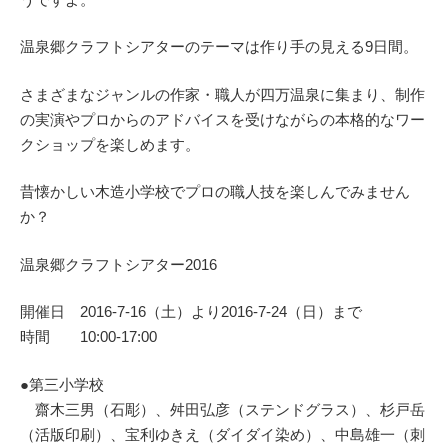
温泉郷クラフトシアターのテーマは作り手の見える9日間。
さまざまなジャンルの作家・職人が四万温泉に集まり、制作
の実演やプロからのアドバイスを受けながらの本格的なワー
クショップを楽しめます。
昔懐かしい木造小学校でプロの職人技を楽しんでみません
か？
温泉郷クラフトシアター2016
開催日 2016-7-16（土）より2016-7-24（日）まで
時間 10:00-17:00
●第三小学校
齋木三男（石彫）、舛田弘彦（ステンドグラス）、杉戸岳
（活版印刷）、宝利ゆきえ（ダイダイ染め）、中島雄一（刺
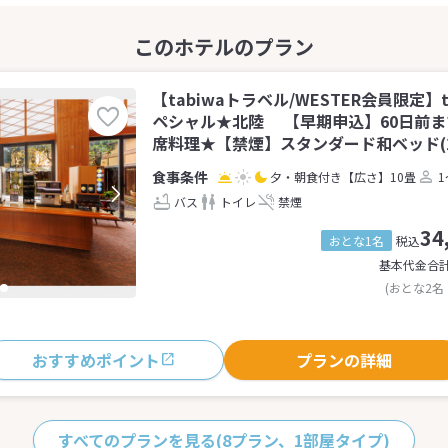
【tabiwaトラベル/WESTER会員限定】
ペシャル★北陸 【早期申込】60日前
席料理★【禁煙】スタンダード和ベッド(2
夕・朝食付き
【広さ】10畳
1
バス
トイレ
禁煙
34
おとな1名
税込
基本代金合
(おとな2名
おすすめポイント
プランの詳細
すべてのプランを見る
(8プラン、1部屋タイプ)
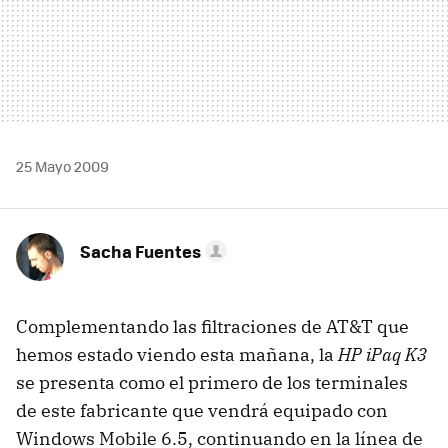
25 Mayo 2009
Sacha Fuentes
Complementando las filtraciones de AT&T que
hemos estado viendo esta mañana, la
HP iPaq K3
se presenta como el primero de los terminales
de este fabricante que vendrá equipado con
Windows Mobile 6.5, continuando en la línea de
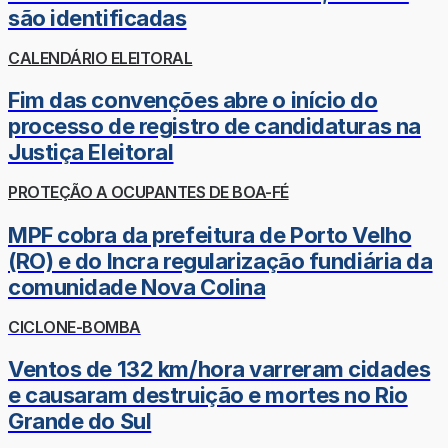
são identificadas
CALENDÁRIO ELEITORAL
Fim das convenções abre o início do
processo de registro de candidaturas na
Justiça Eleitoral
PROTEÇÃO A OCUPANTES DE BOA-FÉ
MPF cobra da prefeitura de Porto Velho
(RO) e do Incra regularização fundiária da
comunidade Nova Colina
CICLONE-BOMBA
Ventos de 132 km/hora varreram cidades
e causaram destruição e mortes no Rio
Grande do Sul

========

EXERCISE |
Update the listing from the line containing "são identificadas" down to the end of the listing by replacing "cidades" with "municípios", and write out those lines again with everything else unchanged.

TASK SOLUTION |
são identificadas
CALENDÁRIO ELEITORAL
Fim das convenções abre o início do
processo de registro de candidaturas na
Justiça Eleitoral
PROTEÇÃO A OCUPANTES DE BOA-FÉ
MPF cobra da prefeitura de Porto Velho
(RO) e do Incra regularização fundiária da
comunidade Nova Colina
CICLONE-BOMBA
Ventos de 132 km/hora varreram municípios
e causaram destruição e mortes no Rio
Grande do Sul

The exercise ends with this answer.